Benson's bandwagon may grow even larger in the coming months. He's scheduled to open gigs across Europe this spring with the Flaming Lips and Beth Orton, and Benson says there's talk of possible dates with fellow Detroiters the White Stripes.

The Stripes are riding a wave of popularity with their brand of dirty garage rock, which could lead to another irony in Benson's life. With the Stripes, Eminem and Kid Rock enjoying so much success out of Detroit, the friendly neighborhood A&R man is bound to coming knocking on his door. In fact, he's already fielded a few lukewarm calls.
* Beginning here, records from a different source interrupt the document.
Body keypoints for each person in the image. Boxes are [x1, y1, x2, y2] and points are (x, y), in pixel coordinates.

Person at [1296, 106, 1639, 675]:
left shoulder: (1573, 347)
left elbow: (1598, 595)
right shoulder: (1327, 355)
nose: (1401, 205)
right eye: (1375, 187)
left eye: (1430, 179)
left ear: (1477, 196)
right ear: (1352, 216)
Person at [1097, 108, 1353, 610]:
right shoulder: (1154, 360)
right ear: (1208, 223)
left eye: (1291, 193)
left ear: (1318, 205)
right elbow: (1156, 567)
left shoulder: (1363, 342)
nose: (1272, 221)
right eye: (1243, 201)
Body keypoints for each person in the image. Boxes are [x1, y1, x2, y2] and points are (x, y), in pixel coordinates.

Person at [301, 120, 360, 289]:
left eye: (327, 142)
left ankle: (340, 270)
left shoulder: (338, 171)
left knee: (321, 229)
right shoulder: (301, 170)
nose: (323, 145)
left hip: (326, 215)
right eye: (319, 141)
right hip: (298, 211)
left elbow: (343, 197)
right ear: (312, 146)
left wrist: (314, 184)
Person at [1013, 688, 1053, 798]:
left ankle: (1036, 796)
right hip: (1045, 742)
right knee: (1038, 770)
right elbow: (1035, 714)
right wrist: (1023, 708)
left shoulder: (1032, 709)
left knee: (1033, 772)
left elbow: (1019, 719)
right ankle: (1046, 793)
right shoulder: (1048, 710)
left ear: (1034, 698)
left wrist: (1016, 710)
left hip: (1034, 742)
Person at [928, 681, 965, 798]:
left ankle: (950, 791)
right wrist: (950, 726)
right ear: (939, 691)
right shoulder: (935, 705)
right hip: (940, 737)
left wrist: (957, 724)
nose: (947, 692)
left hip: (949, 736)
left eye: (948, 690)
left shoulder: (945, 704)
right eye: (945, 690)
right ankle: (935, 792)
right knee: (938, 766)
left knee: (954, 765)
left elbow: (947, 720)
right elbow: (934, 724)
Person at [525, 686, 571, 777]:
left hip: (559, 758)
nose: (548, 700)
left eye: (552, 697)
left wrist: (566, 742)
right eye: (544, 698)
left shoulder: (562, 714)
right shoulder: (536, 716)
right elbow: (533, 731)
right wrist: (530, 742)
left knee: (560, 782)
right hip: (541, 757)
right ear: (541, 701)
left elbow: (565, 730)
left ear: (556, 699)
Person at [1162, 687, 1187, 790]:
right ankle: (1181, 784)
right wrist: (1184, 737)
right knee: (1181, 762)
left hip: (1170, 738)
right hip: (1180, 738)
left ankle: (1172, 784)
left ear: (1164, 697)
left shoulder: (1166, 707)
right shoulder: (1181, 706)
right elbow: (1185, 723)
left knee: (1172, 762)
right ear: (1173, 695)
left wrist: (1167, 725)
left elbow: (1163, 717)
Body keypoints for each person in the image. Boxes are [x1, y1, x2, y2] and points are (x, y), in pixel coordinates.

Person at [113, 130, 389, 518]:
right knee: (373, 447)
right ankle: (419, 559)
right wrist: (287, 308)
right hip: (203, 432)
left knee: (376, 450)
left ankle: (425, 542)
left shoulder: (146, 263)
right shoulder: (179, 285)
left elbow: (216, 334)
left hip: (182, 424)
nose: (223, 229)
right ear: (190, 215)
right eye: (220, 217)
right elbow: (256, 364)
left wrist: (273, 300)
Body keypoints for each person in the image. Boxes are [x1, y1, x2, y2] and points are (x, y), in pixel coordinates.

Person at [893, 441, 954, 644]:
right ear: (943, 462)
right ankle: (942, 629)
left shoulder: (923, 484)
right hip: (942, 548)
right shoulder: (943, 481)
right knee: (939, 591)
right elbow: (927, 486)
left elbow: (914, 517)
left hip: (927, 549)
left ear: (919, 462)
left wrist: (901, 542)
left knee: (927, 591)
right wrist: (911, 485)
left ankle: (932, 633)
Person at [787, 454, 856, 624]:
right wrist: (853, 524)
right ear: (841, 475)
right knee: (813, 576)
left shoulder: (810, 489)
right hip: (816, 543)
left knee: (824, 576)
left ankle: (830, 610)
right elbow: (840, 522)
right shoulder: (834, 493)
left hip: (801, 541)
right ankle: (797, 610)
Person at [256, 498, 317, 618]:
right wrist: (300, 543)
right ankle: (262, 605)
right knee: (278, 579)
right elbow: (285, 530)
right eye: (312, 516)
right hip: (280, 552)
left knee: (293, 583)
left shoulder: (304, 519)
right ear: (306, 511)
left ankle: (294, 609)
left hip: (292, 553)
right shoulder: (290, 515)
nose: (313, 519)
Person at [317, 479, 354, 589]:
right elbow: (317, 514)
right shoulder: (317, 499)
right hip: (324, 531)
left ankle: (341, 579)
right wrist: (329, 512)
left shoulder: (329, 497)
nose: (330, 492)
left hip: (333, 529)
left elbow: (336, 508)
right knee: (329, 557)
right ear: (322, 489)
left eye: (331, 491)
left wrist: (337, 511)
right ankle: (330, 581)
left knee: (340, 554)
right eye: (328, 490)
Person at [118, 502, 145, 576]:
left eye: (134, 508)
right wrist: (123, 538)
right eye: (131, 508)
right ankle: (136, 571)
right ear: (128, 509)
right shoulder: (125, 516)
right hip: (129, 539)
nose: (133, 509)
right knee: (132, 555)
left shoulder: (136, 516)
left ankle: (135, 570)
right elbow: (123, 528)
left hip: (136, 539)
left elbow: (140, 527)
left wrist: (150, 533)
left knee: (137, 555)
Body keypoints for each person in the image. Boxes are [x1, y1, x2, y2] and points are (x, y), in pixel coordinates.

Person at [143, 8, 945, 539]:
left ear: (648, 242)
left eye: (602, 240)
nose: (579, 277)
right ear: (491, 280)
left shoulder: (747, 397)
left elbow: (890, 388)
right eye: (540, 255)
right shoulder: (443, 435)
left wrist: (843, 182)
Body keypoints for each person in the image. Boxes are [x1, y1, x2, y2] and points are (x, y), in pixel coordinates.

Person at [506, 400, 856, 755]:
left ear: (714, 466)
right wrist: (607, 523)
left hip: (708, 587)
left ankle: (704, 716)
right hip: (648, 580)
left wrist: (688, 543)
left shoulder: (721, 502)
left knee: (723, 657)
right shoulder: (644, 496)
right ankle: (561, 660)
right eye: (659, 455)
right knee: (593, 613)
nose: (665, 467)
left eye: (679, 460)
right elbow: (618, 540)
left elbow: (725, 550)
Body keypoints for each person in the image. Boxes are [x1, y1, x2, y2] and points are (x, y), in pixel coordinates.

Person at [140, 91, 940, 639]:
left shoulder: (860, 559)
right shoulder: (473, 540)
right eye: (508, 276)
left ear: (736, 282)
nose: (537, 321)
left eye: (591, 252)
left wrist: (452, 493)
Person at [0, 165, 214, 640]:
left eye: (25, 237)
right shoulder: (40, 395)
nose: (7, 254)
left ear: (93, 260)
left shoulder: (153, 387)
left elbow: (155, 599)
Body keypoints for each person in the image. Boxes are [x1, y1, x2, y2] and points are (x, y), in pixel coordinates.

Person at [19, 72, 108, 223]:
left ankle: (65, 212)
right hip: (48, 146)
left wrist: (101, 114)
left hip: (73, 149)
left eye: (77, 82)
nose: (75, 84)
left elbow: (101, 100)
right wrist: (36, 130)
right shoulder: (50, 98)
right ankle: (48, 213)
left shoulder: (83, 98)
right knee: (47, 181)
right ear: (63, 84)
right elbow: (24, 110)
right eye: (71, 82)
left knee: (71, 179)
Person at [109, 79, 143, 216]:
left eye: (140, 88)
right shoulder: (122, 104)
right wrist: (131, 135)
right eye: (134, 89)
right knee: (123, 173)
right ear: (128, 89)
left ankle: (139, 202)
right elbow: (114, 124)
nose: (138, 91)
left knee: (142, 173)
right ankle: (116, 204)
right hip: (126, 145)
Plum, a high school buddy, roommate and now Benson's touring keyboardist, finds that notion a bit strange. "The scene in Detroit is just not that big," he says. "When I hear people talking about the Detroit scene, I'm like, it's really like two clubs and a handful of bands. Everybody knows each other from their bands."

Benson, though, says he's noticing subtle changes. The days of borrowing a homeboy's drummer for a night and picking up shows at random may well be numbered. "People have a lot more faith in what they're doing," he says. "They're more focused, too. Before, it was easy to be discouraged . . . now, people are like, maybe we'll have a go at it."

And maybe, just maybe, Benson will find another wide outlet for his brand of pop. "If I can tell one truth in a song, if I can tell something important to me and say something meaningful, in my mind, I'm happy," Benson says. "The rest is embroidery. It's fluff. But there has to be one true thing."